Richard Rezac, Quimby, 2017. Painted steel, plate glass and enameled plate glass, and cherry wood. Collection of Espen Galtung Dosvig, Bergen. Photo: Tom Van Eynde.
Richard Rezac: Address
September 8—December 8, 2018
Chicago sculptor Richard Rezac (b. 1952, Lincoln, Nebraska) makes his wood and metal sculptures by hand, combining meticulous geometry with a deep feeling for color and form. Richard Rezac: Address brings together 20 mostly recent works made of materials such as cherry wood, cast bronze, and aluminum. Inviting multiple readings, these simultaneously strange and familiar objects demonstrate the artist’s ongoing engagement with mathematical ordering systems and the elusive mechanisms of memory and interpretation.
Avoiding symbolism or illustration, while at the same time not closed off from the world, Rezac’s sculptures investigate form through their precise construction and precise positioning in space. Their scale is modest in relation to the gallery environment and closer to that of the bodies of audience members who encounter them. As such, the works exude a certain uncanny familiarity, an invitation to explore the many possible readings of each piece. The exhibition title, Address, plays on ideas of sculpture as a public statement and of specific locations, from the artist’s studio, where all of the works were produced, and the places reflected in a number of the works’ titles. Also included is a selection of related improvisational drawings that, along with the artist’s interest in Japanese, European, and American architecture, serve as starting points for sculptures.

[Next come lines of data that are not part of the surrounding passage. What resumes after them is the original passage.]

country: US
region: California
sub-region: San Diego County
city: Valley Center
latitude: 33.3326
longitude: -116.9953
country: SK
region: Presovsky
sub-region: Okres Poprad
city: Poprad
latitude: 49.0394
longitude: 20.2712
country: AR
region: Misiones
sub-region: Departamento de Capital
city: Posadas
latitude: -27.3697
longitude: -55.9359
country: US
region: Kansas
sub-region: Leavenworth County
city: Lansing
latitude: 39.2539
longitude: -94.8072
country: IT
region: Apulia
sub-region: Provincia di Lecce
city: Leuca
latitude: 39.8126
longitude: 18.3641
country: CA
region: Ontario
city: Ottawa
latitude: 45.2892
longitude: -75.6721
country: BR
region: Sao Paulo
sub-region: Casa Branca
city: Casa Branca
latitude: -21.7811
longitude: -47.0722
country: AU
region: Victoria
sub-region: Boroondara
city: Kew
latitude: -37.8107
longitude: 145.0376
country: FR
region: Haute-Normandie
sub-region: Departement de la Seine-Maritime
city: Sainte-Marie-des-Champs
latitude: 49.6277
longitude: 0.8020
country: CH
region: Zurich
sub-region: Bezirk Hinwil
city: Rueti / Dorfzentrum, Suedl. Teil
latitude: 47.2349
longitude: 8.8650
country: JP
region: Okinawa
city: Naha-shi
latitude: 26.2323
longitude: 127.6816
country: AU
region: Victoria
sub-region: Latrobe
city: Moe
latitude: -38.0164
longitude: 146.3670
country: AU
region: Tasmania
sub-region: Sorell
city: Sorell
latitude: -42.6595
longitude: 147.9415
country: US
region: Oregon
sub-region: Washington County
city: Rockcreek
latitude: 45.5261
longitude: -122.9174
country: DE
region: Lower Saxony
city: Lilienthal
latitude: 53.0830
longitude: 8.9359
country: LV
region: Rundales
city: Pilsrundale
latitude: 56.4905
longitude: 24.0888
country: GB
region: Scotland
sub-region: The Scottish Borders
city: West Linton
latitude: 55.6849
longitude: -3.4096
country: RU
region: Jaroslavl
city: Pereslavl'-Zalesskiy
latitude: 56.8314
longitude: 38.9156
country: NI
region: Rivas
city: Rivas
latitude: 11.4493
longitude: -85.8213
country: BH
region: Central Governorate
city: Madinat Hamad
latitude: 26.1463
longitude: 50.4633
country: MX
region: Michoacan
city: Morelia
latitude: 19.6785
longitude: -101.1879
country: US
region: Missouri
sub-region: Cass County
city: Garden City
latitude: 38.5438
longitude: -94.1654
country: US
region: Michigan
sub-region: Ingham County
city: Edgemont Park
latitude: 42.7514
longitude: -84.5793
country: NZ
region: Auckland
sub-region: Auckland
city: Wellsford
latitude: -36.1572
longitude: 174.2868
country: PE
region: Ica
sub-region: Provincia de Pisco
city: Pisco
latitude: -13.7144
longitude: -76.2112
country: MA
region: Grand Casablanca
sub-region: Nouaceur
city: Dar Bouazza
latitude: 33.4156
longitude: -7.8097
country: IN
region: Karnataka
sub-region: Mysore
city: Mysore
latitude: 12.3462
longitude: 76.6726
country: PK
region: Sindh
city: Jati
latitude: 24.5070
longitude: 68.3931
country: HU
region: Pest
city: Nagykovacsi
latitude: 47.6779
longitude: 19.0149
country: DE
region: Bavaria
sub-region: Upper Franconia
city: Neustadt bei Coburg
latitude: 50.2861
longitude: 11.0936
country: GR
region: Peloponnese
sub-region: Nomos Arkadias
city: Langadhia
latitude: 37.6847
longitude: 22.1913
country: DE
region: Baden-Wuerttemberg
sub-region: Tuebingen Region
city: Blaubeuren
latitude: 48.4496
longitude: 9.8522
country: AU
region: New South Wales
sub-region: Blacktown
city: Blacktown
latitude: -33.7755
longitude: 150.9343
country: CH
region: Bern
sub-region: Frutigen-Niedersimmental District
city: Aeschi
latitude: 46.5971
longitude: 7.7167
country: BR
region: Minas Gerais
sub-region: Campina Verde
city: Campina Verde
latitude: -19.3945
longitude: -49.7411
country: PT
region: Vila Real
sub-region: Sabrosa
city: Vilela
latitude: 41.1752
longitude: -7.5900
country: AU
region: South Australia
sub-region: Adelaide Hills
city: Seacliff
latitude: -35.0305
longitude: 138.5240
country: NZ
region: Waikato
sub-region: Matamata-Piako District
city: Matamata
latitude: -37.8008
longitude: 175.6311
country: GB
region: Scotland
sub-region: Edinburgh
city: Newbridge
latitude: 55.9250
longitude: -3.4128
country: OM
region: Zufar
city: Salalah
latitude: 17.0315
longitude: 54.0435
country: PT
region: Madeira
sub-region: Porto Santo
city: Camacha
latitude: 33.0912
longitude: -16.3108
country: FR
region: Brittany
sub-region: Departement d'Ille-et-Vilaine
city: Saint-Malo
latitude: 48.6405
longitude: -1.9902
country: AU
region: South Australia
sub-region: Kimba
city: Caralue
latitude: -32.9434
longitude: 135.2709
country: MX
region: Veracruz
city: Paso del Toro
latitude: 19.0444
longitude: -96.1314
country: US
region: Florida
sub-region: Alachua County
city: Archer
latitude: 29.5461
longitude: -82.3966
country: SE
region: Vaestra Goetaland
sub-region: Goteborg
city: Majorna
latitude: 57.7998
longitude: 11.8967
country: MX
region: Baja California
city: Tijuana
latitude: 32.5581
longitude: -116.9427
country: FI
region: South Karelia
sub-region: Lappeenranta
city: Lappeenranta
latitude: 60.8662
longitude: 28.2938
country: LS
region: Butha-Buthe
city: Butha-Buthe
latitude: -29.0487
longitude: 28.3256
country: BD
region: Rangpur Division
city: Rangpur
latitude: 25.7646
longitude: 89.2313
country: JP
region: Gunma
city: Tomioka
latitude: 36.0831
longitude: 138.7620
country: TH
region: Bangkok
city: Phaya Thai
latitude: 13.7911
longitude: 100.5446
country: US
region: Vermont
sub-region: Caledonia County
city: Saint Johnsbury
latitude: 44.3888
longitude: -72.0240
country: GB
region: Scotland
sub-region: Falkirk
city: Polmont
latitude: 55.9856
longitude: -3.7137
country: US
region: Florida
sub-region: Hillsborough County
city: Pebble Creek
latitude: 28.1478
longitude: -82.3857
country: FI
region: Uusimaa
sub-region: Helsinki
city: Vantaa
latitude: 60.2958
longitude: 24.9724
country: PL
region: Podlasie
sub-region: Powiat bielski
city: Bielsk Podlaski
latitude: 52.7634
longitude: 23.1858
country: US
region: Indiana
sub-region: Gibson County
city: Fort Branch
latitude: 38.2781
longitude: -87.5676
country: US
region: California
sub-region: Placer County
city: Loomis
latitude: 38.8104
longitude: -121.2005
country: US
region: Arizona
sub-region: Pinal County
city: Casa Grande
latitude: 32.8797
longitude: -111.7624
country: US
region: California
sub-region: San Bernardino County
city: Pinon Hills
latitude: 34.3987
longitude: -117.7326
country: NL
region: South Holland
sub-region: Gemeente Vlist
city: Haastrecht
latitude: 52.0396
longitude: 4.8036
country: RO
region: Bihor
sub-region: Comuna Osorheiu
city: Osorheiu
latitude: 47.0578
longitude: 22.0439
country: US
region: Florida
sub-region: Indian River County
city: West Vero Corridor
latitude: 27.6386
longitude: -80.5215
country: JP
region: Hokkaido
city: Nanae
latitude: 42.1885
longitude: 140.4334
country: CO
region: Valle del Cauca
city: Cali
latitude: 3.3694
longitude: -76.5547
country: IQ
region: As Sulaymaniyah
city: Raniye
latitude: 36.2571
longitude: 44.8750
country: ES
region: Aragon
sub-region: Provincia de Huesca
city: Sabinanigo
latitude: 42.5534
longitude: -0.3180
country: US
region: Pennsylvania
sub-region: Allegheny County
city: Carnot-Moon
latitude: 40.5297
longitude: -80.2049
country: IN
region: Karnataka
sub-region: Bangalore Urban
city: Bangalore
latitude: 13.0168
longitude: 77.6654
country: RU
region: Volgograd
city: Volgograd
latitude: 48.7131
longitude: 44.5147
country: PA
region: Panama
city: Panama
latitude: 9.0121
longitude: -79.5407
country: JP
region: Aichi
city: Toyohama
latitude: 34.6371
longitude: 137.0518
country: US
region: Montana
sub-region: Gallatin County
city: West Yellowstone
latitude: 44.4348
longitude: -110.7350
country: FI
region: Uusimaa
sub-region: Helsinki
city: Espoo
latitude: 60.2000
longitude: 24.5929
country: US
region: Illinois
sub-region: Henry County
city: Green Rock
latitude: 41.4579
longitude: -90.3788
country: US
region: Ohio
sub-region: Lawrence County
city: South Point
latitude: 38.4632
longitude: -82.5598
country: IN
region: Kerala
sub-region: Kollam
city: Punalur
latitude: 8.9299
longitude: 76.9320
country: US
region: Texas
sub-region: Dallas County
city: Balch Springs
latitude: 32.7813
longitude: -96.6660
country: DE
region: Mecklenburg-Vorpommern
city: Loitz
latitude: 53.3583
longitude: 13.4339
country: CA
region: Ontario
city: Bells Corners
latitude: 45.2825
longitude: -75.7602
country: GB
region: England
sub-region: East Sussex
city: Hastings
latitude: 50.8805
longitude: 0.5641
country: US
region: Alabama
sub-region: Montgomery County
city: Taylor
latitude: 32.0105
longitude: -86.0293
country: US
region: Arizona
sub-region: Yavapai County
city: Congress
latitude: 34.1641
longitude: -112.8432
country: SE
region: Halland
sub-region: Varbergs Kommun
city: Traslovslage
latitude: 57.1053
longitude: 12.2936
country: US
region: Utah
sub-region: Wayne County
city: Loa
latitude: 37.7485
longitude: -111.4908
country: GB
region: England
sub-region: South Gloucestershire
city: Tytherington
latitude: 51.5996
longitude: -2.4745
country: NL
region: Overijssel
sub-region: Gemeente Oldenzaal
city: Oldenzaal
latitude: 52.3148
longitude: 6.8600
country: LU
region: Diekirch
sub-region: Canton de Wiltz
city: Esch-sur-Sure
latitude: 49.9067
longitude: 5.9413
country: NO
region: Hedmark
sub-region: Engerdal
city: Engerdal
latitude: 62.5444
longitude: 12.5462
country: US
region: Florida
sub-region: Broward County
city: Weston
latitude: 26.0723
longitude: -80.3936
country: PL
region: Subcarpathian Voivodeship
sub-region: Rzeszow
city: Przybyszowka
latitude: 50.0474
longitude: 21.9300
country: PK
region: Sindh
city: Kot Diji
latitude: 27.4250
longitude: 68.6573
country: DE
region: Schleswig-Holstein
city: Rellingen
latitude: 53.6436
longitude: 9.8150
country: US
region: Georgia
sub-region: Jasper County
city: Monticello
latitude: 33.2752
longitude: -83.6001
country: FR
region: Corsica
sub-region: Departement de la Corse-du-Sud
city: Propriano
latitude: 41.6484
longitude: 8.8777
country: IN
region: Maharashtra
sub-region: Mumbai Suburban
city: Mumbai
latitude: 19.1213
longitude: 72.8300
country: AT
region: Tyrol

Making object-sculptures since the mid-1980s, Rezac has received the John Simon Guggenheim Fellowship, the Rome Prize Fellowship at the American Academy in Rome, the Joan Mitchell Foundation Award, and the Louis Comfort Tiffany Award, among others.
Since 2000, he has held 24 solo exhibitions at museums and galleries nationally and internationally, and his work is in the collections of the Art Institute of Chicago, the Museum of Contemporary Art, Chicago, the Dallas Museum of Art, the Portland Art Museum, and the Yale University Art Gallery.